>>>
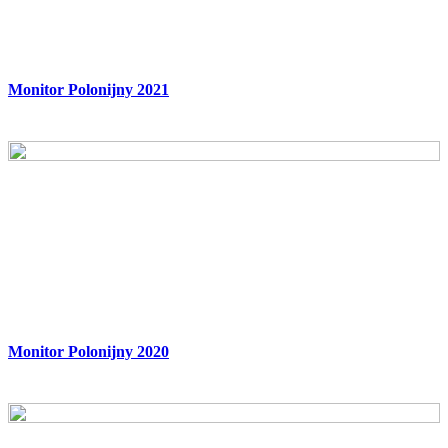
Monitor Polonijny 2021
Monitor Polonijny 2020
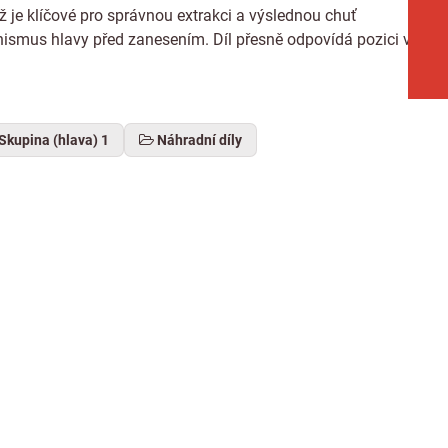
ž je klíčové pro správnou extrakci a výslednou chuť
nismus hlavy před zanesením. Díl přesně odpovídá pozici v
Skupina (hlava) 1
Náhradní díly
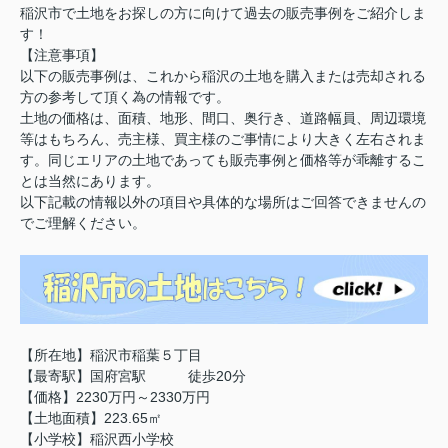
稲沢市で土地をお探しの方に向けて過去の販売事例をご紹介しま
す！
【注意事項】
以下の販売事例は、これから稲沢の土地を購入または売却される
方の参考して頂く為の情報です。
土地の価格は、面積、地形、間口、奥行き、道路幅員、周辺環境
等はもちろん、売主様、買主様のご事情により大きく左右されま
す。同じエリアの土地であっても販売事例と価格等が乖離するこ
とは当然にあります。
以下記載の情報以外の項目や具体的な場所はご回答できませんの
でご理解ください。
【所在地】稲沢市稲葉５丁目
【最寄駅】国府宮駅 徒歩20分
【価格】2230万円～2330万円
【土地面積】223.65㎡
【小学校】稲沢西小学校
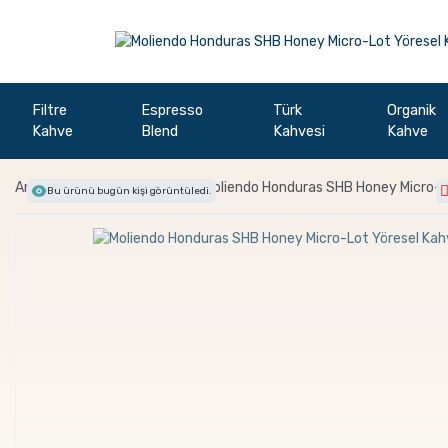
Filtre
Espresso
Türk
Organik
Kahve
Blend
Kahvesi
Kahve
Anasayfa
Filtre Kahve
Moliendo Honduras SHB Honey Micro-L
Bu ürünü bugün
kişi görüntüledi.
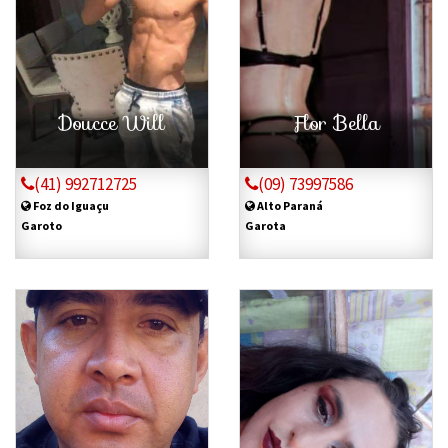
Doucce Will
Flor Bella
(41) 992712725
(09) 73997586
Foz do Iguaçu
Alto Paraná
Garoto
Garota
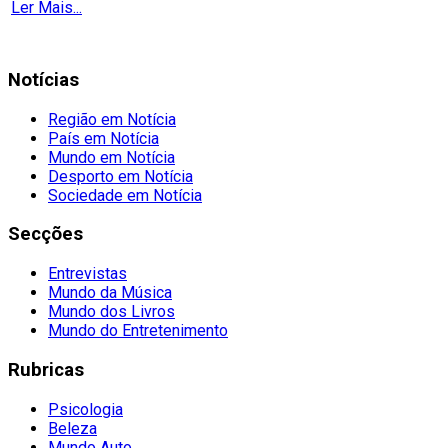
Ler Mais...
Notícias
Região em Notícia
País em Notícia
Mundo em Notícia
Desporto em Notícia
Sociedade em Notícia
Secções
Entrevistas
Mundo da Música
Mundo dos Livros
Mundo do Entretenimento
Rubricas
Psicologia
Beleza
Mundo Auto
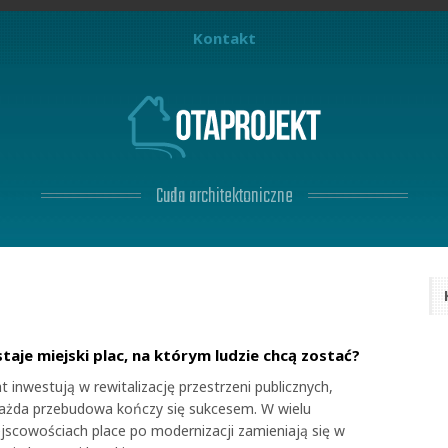
Kontakt
Cuda architektoniczne
taje miejski plac, na którym ludzie chcą zostać?
t inwestują w rewitalizację przestrzeni publicznych,
każda przebudowa kończy się sukcesem. W wielu
ejscowościach place po modernizacji zamieniają się w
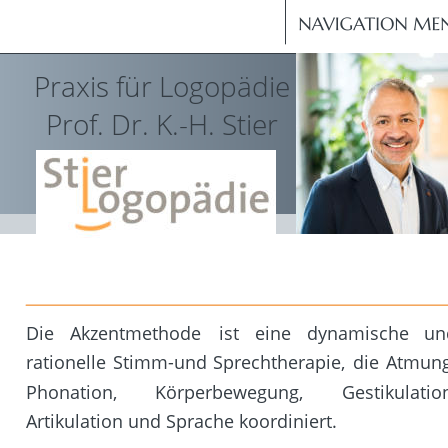
Praxis für Logopädie
Prof. Dr. K.-H. Stier
Die
Akzentmethode
ist
eine
dynamische
un
rationelle
Stimm-und
Sprechtherapie,
die
Atmung
Phonation,
Körperbewegung,
Gestikulation
Artikulation und Sprache koordiniert. 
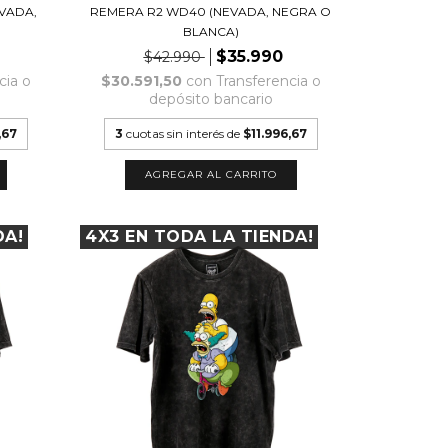
VADA,
REMERA R2 WD40 (NEVADA, NEGRA O
BLANCA)
$35.990
$42.990
cia o
$30.591,50
con
Transferencia o
depósito bancario
,67
3
cuotas sin interés de
$11.996,67
AGREGAR AL CARRITO
DA!
4X3 EN TODA LA TIENDA!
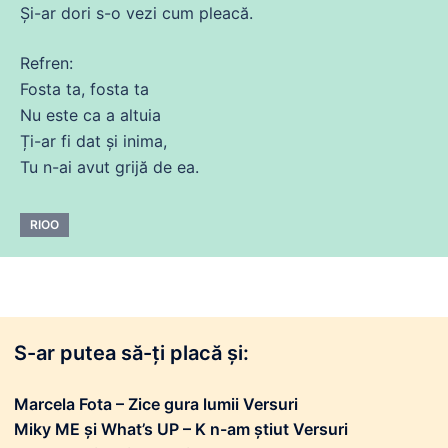
Și
-ar dori s-o vezi cum pleacă.
Refren:
Fosta ta, fosta ta
Nu
este ca a altuia
Ți-ar
fi
dat
și
inima
,
Tu
n-
ai
avut grijă
de
ea
.
RIOO
S-ar putea să-ți placă și:
Marcela Fota – Zice gura lumii Versuri
Miky ME și What’s UP – K n-am știut Versuri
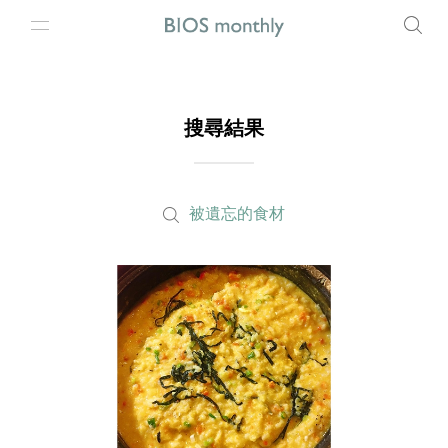
搜尋結果
被遺忘的食材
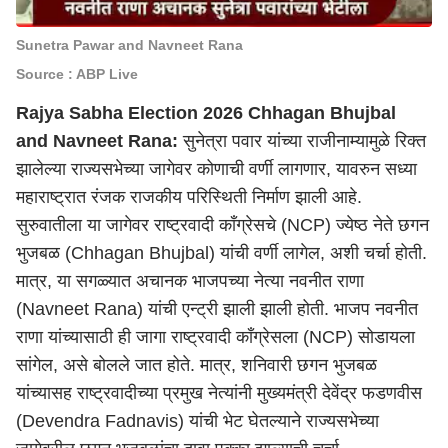
Sunetra Pawar and Navneet Rana
Source : ABP Live
Rajya Sabha Election 2026 Chhagan Bhujbal
and Navneet Rana:
सुनेत्रा पवार यांच्या राजीनाम्यामुळे रिक्त
झालेल्या राज्यसभेच्या जागेवर कोणाची वर्णी लागणार, यावरुन सध्या
महाराष्ट्र
ात रंजक राजकीय परिस्थिती निर्माण झाली आहे.
सुरुवातीला या जागेवर राष्ट्रवादी काँग्रेसचे (NCP) ज्येष्ठ नेते छगन
भुजबळ (Chhagan Bhujbal) यांची वर्णी लागेल, अशी चर्चा होती.
मात्र, या सगळ्यात अचानक भाजपच्या नेत्या नवनीत राणा
(Navneet Rana) यांची एन्ट्री झाली झाली होती. भाजप नवनीत
राणा यांच्यासाठी ही जागा राष्ट्रवादी काँग्रेसला (NCP) सोडायला
सांगेल, असे बोलले जात होते. मात्र, शनिवारी छगन भुजबळ
यांच्यासह राष्ट्रवादीच्या प्रमुख नेत्यांनी मुख्यमंत्री देवेंद्र फडणवीस
(Devendra Fadnavis) यांची भेट घेतल्याने राज्यसभेच्या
<<<
What you are asked to do: Give every line of text read from the records as a Markdown table with the columns Row and Text, numbering each line and skipping blank lines. Leave the pictures out of the answer.

Answer to the problem:
| Row | Text |
|---|---|
| 1 | Monitor Polonijny 2021 |
| 2 | Monitor Polonijny 2020 |
| 3 | ž je klíčové pro správnou extrakci a výslednou chuť |
| 4 | nismus hlavy před zanesením. Díl přesně odpovídá pozici v |
| 5 | Skupina (hlava) 1 |
| 6 | Náhradní díly |
| 7 | 稲沢市で土地をお探しの方に向けて過去の販売事例をご紹介しま |
| 8 | す！ |
| 9 | 【注意事項】 |
| 10 | 以下の販売事例は、これから稲沢の土地を購入または売却される |
| 11 | 方の参考して頂く為の情報です。 |
| 12 | 土地の価格は、面積、地形、間口、奥行き、道路幅員、周辺環境 |
| 13 | 等はもちろん、売主様、買主様のご事情により大きく左右されま |
| 14 | す。同じエリアの土地であっても販売事例と価格等が乖離するこ |
| 15 | とは当然にあります。 |
| 16 | 以下記載の情報以外の項目や具体的な場所はご回答できませんの |
| 17 | でご理解ください。 |
| 18 | 【所在地】稲沢市稲葉５丁目 |
| 19 | 【最寄駅】国府宮駅 徒歩20分 |
| 20 | 【価格】2230万円～2330万円 |
| 21 | 【土地面積】223.65㎡ |
| 22 | 【小学校】稲沢西小学校 |
| 23 | Filtre |
| 24 | Espresso |
| 25 | Türk |
| 26 | Organik |
| 27 | Kahve |
| 28 | Blend |
| 29 | Kahvesi |
| 30 | Kahve |
| 31 | Anasayfa |
| 32 | Filtre Kahve |
| 33 | Moliendo Honduras SHB Honey Micro-L |
| 34 | Bu ürünü bugün |
| 35 | kişi görüntüledi. |
| 36 | Doucce Will |
| 37 | Flor Bella |
| 38 | (41) 992712725 |
| 39 | (09) 73997586 |
| 40 | Foz do Iguaçu |
| 41 | Alto Paraná |
| 42 | Garoto |
| 43 | Garota |
| 44 | Ler Mais... |
| 45 | Notícias |
| 46 | Região em Notícia |
| 47 | País em Notícia |
| 48 | Mundo em Notícia |
| 49 | Desporto em Notícia |
| 50 | Sociedade em Notícia |
| 51 | Secções |
| 52 | Entrevistas |
| 53 | Mundo da Música |
| 54 | Mundo dos Livros |
| 55 | Mundo do Entretenimento |
| 56 | Rubricas |
| 57 | Psicologia |
| 58 | Beleza |
| 59 | Mundo Auto |
| 60 | Kontakt |
| 61 | Cuda architektoniczne |
| 62 | taje miejski plac, na którym ludzie chcą zostać? |
| 63 | t inwestują w rewitalizację przestrzeni publicznych, |
| 64 | każda przebudowa kończy się sukcesem. W wielu |
| 65 | ejscowościach place po modernizacji zamieniają się w |
| 66 | Praxis für Logopädie |
| 67 | Prof. Dr. K.-H. Stier |
| 68 | Die |
| 69 | Akzentmethode |
| 70 | ist |
| 71 | eine |
| 72 | dynamische |
| 73 | un |
| 74 | rationelle |
| 75 | Stimm-und |
| 76 | Sprechtherapie, |
| 77 | die |
| 78 | Atmung |
| 79 | Phonation, |
| 80 | Körperbewegung, |
| 81 | Gestikulation |
| 82 | Artikulation und Sprache koordiniert.  |
| 83 | VADA, |
| 84 | REMERA R2 WD40 (NEVADA, NEGRA O |
| 85 | BLANCA) |
| 86 | $35.990 |
| 87 | $42.990 |
| 88 | cia o |
| 89 | $30.591,50 |
| 90 | con |
| 91 | Transferencia o |
| 92 | depósito bancario |
| 93 | ,67 |
| 94 | 3 |
| 95 | cuotas sin interés de |
| 96 | $11.996,67 |
| 97 | AGREGAR AL CARRITO |
| 98 | DA! |
| 99 | 4X3 EN TODA LA TIENDA! |
| 100 | Și |
| 101 | -ar dori s-o vezi cum pleacă. |
| 102 | Refren: |
| 103 | Fosta ta, fosta ta |
| 104 | Nu |
| 105 | este ca a altuia |
| 106 | Ți-ar |
| 107 | fi |
| 108 | dat |
| 109 | și |
| 110 | inima |
| 111 | , |
| 112 | Tu |
| 113 | n- |
| 114 | ai |
| 115 | avut grijă |
| 116 | de |
| 117 | ea |
| 118 | . |
| 119 | RIOO |
| 120 | S-ar putea să-ți placă și: |
| 121 | Marcela Fota – Zice gura lumii Versuri |
| 122 | Miky ME și What’s UP – K n-am știut Versuri |
| 123 | 搜尋結果 |
| 124 | 被遺忘的食材 |
| 125 | Sunetra Pawar and Navneet Rana |
| 126 | Source : ABP Live |
| 127 | Rajya Sabha Election 2026 Chhagan Bhujbal |
| 128 | and Navneet Rana: |
| 129 | सुनेत्रा पवार यांच्या राजीनाम्यामुळे रिक्त |
| 130 | झालेल्या राज्यसभेच्या जागेवर कोणाची वर्णी लागणार, यावरुन सध्या |
| 131 | महाराष्ट्र |
| 132 | ात रंजक राजकीय परिस्थिती निर्माण झाली आहे. |
| 133 | सुरुवातीला या जागेवर राष्ट्रवादी काँग्रेसचे (NCP) ज्येष्ठ नेते छगन |
| 134 | भुजबळ (Chhagan Bhujbal) यांची वर्णी लागेल, अशी चर्चा होती. |
| 135 | मात्र, या सगळ्यात अचानक भाजपच्या नेत्या नवनीत राणा |
| 136 | (Navneet Rana) यांची एन्ट्री झाली झाली होती. भाजप नवनीत |
| 137 | राणा यांच्यासाठी ही जागा राष्ट्रवादी काँग्रेसला (NCP) सोडायला |
| 138 | सांगेल, असे बोलले जात होते. मात्र, शनिवारी छगन भुजबळ |
| 139 | यांच्यासह राष्ट्रवादीच्या प्रमुख नेत्यांनी मुख्यमंत्री देवेंद्र फडणवीस |
| 140 | (Devendra Fadnavis) यांची भेट घेतल्याने राज्यसभेच्या |